The Vancouver-based miner said that after two weeks of talks with Mongolian and Chinese authorities, Oyu Tolgoi has been allowed to restart shipping ore across the border, but it will follow a new joint coal and concentrate crossing route at the border between the two nations.
Production at the mine, expected to reach 560,000 tonnes of copper per year once at full tilt, was unaffected during suspension, Turquoise Hill said.
Rio Tinto approved in May a $5.3 billion expansion of Oyu Tolgoi, one of the world's largest copper mines and a key component of the company’s master plan to become less dependent on iron ore for profits and become one of the world’s biggest copper producers.

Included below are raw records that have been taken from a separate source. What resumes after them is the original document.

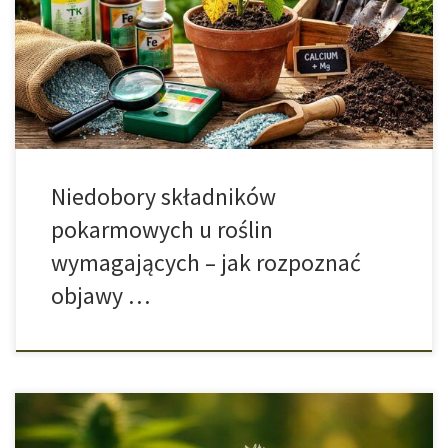
włóknistych w krajach, gdzie jest to dozwolone) wymaga czegoś
więcej niż tylko światła i wody. Kluczowe jest zbilansowane
żywienie oraz utrzymanie warunków, które pozwalają roślinie
realnie korzystać z tego, co dostarczasz. W praktyce […]
Niedobory składników
pokarmowych u roślin
wymagających – jak rozpoznać
objawy …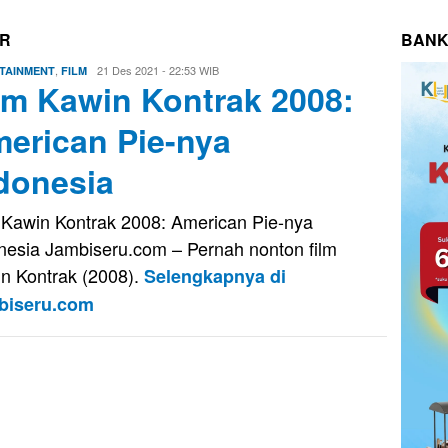
OR
BANK
,
Evo
21 Des 2021 - 22:53 WIB
TAINMENT
FILM
lm Kawin Kontrak 2008:
Kusnady
erican Pie-nya
donesia
 Kawin Kontrak 2008: American Pie-nya
nesia Jambiseru.com – Pernah nonton film
n Kontrak (2008).
Selengkapnya di
biseru.com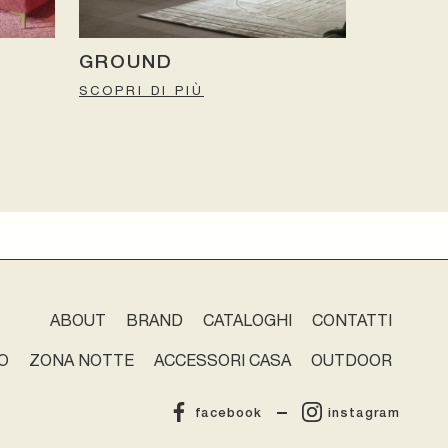
GROUND
SCOPRI DI PIÙ
ABOUT
BRAND
CATALOGHI
CONTATTI
O
ZONA NOTTE
ACCESSORI CASA
OUTDOOR
facebook
instagram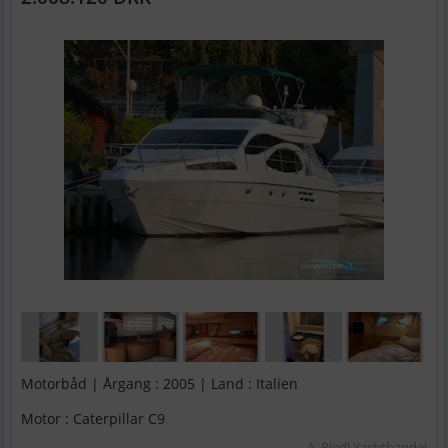
Motorbåd | Årgang : 2005 | Land : Italien
Motor : Caterpillar C9
A. Riedl Yachthandel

The planned expansion, with its nearly 200 km (125 miles) of underground tunnels that will track three times as deep as the Empire State Building is tall, will more than double the copper output from Oyu Tolgoi, which is mostly sent south to China, the world’s main metals consumer.
It is also expected to help Rio and Turquoise Hill get to the most valuable part of the deposit, which also contains gold and silver, and where there has been a open pit mine running since 2013.
First production from the extended underground area is expected by 2020, when a shortage of copper is tipped to emerge. Full ramp up is slated for 2027.